Four killed in Montana bar shooting that is US’s ninth mass murder of 2025 | Montana

On Friday, four people were killed on Friday in a shooting in a Montana bar, which prompted locking in a neighborhood several kilometers while the authorities sought a wooded area for a suspect in the case.
The shooting has brought the number of mass murders so far this year to the United States, according to the archives of armed violence, a non-partisan resource that defines cases such as the murders in which four or more victims are killed.
All of these mass murders were shots and four took place during a 30 -day period from July 2. It was the second mass murder of the United States since Monday, when a man attacked a skyscraper from New York housing the seat of the National Football League and drew four dead before dying by suicide.
The mass murder of Friday in Montana occurred around 10:30 am at the OWL bar in Anaconda, according to the division of the criminal investigation of the State. The agency, which conducts the investigation into the shooting, confirmed that four people had been declared dead on the scene.
The suspect, who was identified as Michael Paul Brown, 45, lived next to the bar, according to public archives. The authorities said that a tactical team had cleaned Brown’s home and was last seen in the Stump Town region just west of Anaconda.
More than a dozen local and state police officers converged in this area, the lockable for no one has been allowed to enter or get out. A helicopter also flew over a neighboring mountain side while police officers were traveling among the trees, said Randy Clark – a retired police officer who lives there – told the Associated Press.
The owner of the OWL bar, David Gwerder, said that a bartender and three customers had been killed during the shooting. Gwerder, who was not there at the time, said that he thought that the four victims were the only ones present during the shooting.
Brown would have been armed, the Montana Highway Patrol said in a statement.
Brown served in the US military as an armor equipment from 2001 to 2005 and was deployed in Iraq from early 2004 to March 2005, according to an army spokesman. He was in the Montana National Guard from 2006 to March 2009 and left military service to the rank of sergeant.

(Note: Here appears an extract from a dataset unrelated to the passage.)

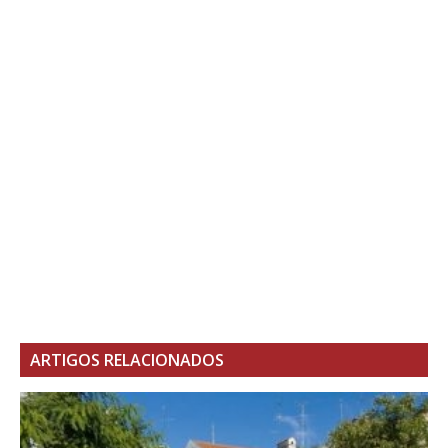
ARTIGOS RELACIONADOS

While reports on the shooting spread in the city, business owners have locked their doors and sheltered inside with customers. At Caterpillars to Butterflies Childcare, a nursery for a few pâtés from the shots scene, the Sage Huot owner said that she had kept the children inside all day after someone called him to share the violence.
“We constantly do training exercises, fire exercises and active shooting exercises, so we locked the installation, locked the doors, and we have a quiet place where we play activities far from all our windows and doors,” said Huot.
Anaconda is around 75 miles (120 km) southeast of Missoula. A city of around 9,000 inhabitants in a valley hampered by mountains, it was founded by copper barons that took advantage of neighboring mines in the late 1800s.
The owner of the Firefly Cafe in Anaconda said that she had locked her business around 11 a.m. Friday after being alerted from the shooting by a friend.
“We are Montana, so firearms are not new to us,” said the owner of the Barbie Café Nelson. “So that our city is locked up, everyone is fairly shaken.”